─── DATA LISTING
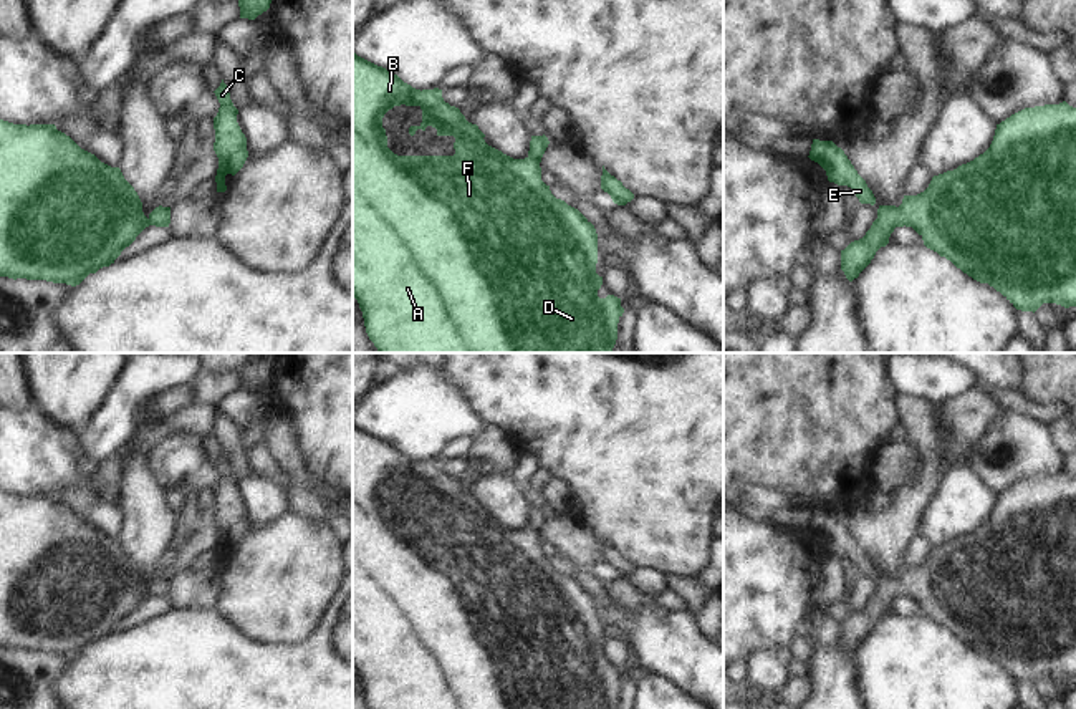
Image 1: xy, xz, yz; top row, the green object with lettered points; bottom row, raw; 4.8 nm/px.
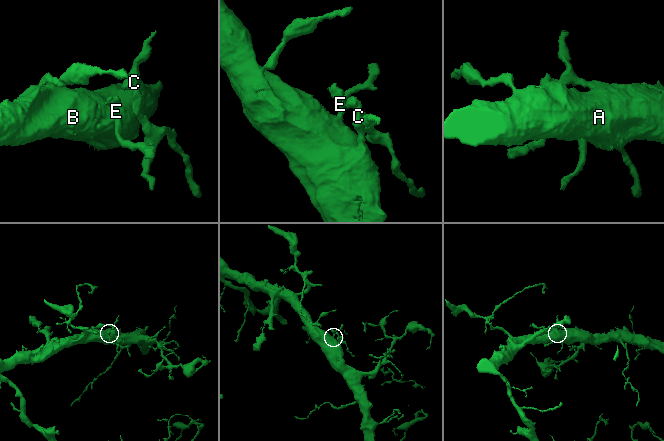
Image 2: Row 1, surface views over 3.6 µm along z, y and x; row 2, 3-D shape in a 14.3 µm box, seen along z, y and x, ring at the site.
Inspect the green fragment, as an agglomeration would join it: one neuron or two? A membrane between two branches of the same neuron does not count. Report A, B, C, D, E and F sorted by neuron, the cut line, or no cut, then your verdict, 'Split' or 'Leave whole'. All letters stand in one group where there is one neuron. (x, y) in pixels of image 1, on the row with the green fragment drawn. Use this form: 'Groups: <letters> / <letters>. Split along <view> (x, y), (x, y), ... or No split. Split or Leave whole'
Groups: A B C D E F. No split. Leave whole.

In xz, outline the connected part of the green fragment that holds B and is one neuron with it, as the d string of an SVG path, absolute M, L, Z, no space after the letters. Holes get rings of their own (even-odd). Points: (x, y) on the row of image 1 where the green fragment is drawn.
M353 53L353 297L358 300L359 308L363 311L364 326L369 340L377 348L377 353L612 353L612 348L617 340L617 323L624 313L621 306L621 298L614 295L608 295L606 298L598 297L598 290L603 285L603 277L596 273L598 263L598 234L594 225L574 207L568 205L564 200L556 199L550 186L541 181L541 157L550 144L548 137L543 136L531 136L530 151L525 159L513 159L502 151L488 146L485 142L485 134L478 129L477 124L472 124L465 119L459 108L450 106L442 98L442 89L416 89L411 84L404 83L397 75L392 71L377 66L356 53ZM394 106L419 106L422 109L422 123L419 126L411 126L409 134L414 136L417 129L425 131L427 126L437 129L437 136L454 136L454 156L397 156L387 147L387 136L386 129L382 128L384 114L392 109Z

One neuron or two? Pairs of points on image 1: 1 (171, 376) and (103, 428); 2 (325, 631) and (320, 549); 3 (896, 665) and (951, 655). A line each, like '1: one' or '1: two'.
1: one
2: two
3: one

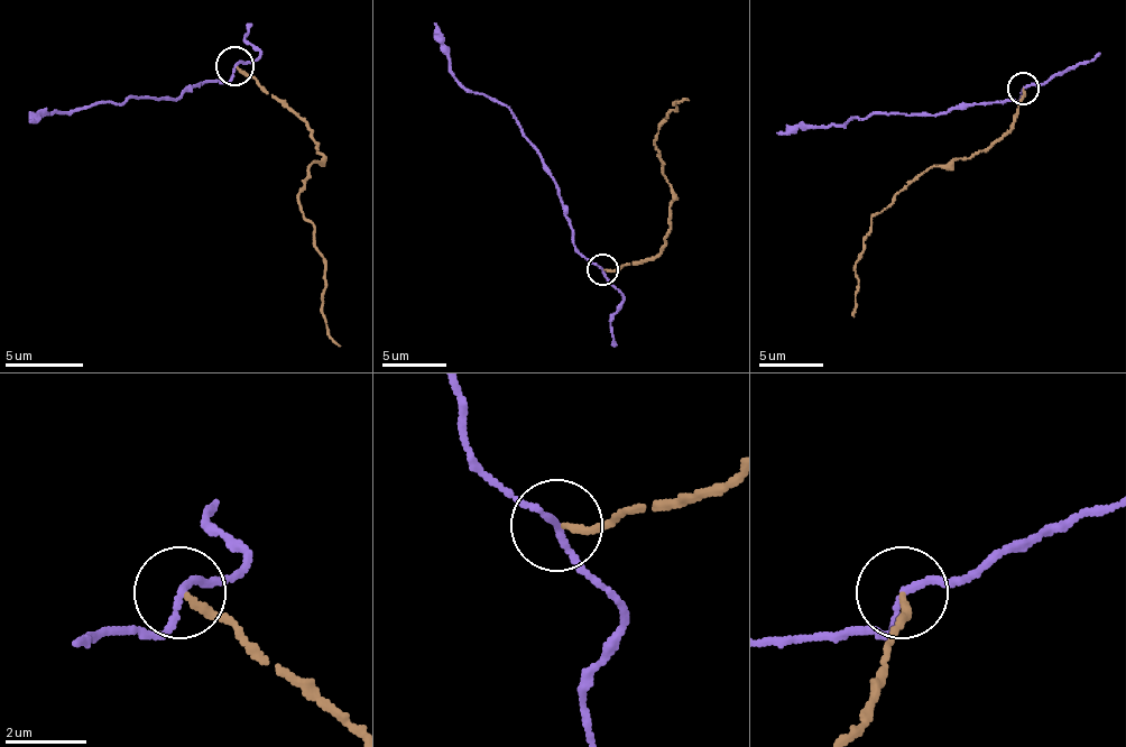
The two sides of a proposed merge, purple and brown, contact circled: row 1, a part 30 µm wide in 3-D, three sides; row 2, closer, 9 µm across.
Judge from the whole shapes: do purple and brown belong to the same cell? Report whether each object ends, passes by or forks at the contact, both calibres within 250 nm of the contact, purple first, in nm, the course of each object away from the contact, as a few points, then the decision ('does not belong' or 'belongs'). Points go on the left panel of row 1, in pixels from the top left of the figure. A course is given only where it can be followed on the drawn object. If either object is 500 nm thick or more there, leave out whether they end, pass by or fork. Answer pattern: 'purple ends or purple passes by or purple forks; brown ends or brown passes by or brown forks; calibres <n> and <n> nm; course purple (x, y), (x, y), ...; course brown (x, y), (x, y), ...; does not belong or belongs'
purple passes by; brown ends; calibres 140 and 180 nm; course purple (236, 67), (223, 83), (200, 83), (177, 99), (114, 102), (47, 114), (28, 122); course brown (236, 67), (317, 141), (322, 157), (298, 208), (325, 283), (322, 317), (341, 346); does not belong

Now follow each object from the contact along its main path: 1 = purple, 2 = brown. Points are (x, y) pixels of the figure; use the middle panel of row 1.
1: (603, 270), (578, 251), (574, 229), (540, 148), (504, 104), (469, 91), (453, 75), (450, 49), (433, 24)
2: (603, 270), (651, 260), (670, 232), (673, 193), (654, 136), (676, 101), (673, 104), (690, 101)

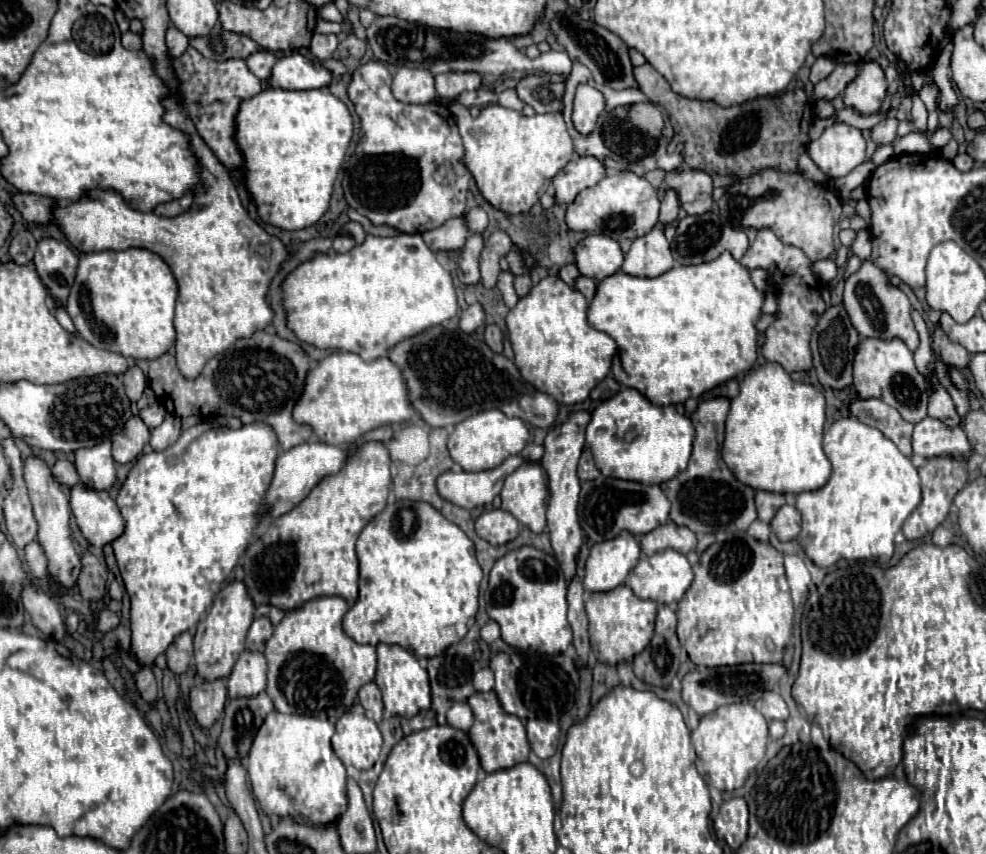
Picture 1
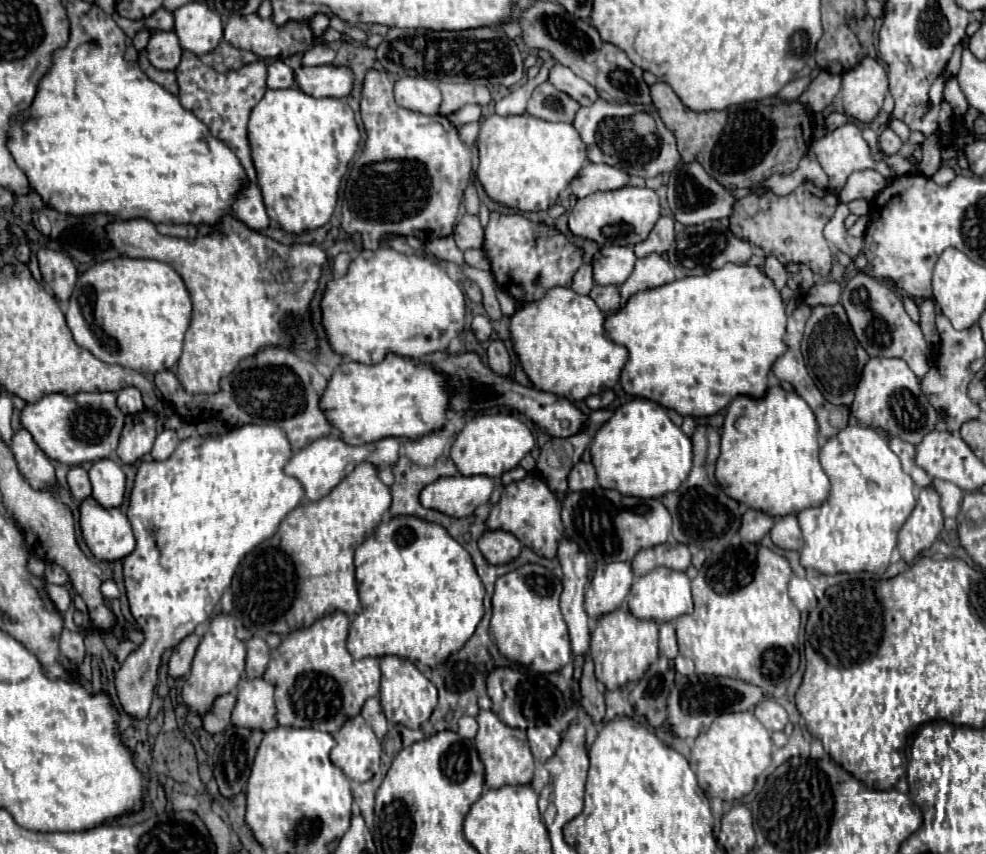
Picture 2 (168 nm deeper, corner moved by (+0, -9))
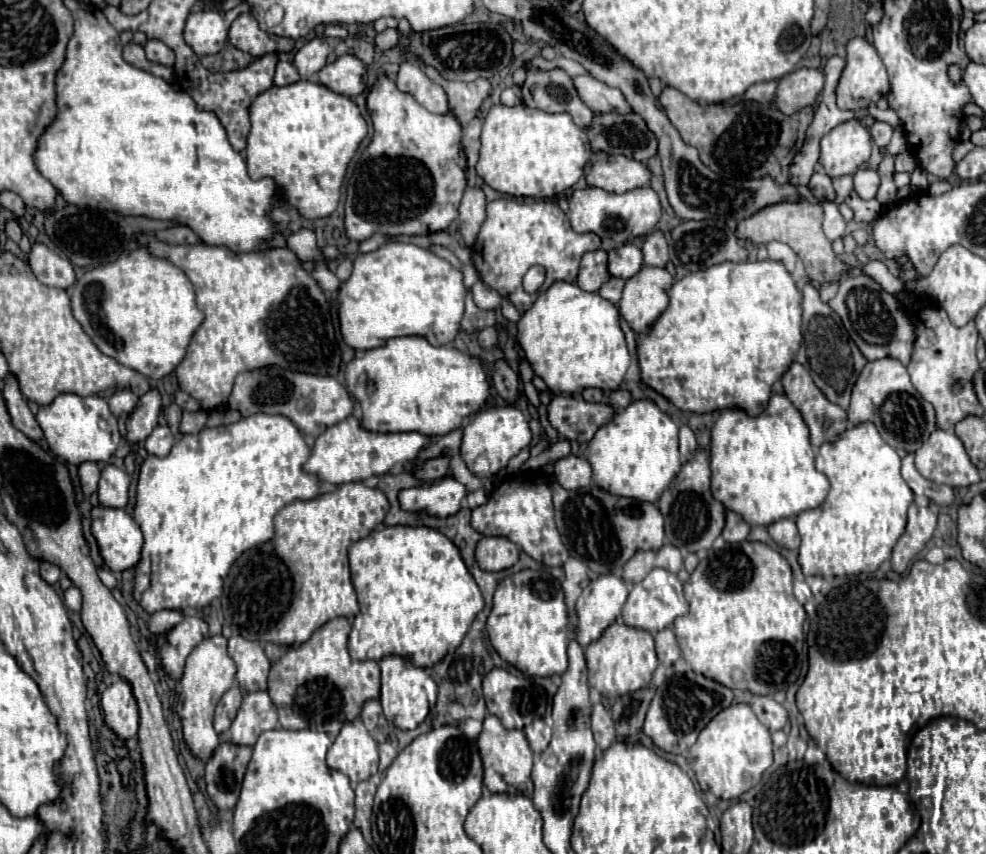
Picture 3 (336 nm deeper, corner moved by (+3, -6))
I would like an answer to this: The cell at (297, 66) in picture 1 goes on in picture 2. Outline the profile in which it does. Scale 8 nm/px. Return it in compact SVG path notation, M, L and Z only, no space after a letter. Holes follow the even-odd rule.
M319 65L295 71L297 85L313 97L347 97L353 89L355 75L349 67Z

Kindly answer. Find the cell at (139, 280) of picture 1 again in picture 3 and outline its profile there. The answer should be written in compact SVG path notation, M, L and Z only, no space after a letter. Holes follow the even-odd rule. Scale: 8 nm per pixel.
M146 248L122 252L114 262L88 270L74 284L70 302L74 318L80 322L84 332L92 338L102 354L150 378L164 378L182 362L194 330L204 320L204 314L196 306L194 288L186 274L172 262L150 256Z

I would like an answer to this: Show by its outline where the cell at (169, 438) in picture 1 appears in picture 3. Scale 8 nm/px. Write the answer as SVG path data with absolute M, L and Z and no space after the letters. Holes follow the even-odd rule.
M166 424L156 426L154 432L146 438L146 450L154 456L166 456L174 444L174 436Z

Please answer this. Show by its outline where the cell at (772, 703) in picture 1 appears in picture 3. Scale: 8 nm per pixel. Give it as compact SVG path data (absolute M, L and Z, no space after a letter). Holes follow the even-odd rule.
M756 696L752 702L752 710L756 712L758 720L770 730L782 730L782 726L788 720L788 712L784 710L782 704L778 704L772 696Z

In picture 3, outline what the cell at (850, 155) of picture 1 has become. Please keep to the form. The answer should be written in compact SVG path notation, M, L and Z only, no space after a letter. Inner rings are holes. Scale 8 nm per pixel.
M858 120L832 128L820 142L820 164L830 178L854 174L868 158L872 140Z

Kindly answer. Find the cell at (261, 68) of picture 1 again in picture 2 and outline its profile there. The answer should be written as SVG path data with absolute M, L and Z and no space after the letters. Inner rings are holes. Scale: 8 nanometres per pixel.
M275 59L269 63L267 73L267 87L269 89L289 89L295 87L295 73L289 65L285 65L281 59Z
──────
- THE PROBLEM: Now transcribe the lines above exactly, starting at the line containing "One neuron or two? Pairs" and ending at the line containing "The two sides", both lines included, pictures excluded.

- RESPONSE FOR THIS EXERCISE:
One neuron or two? Pairs of points on image 1: 1 (171, 376) and (103, 428); 2 (325, 631) and (320, 549); 3 (896, 665) and (951, 655). A line each, like '1: one' or '1: two'.
1: one
2: two
3: one

The two sides of a proposed merge, purple and brown, contact circled: row 1, a part 30 µm wide in 3-D, three sides; row 2, closer, 9 µm across.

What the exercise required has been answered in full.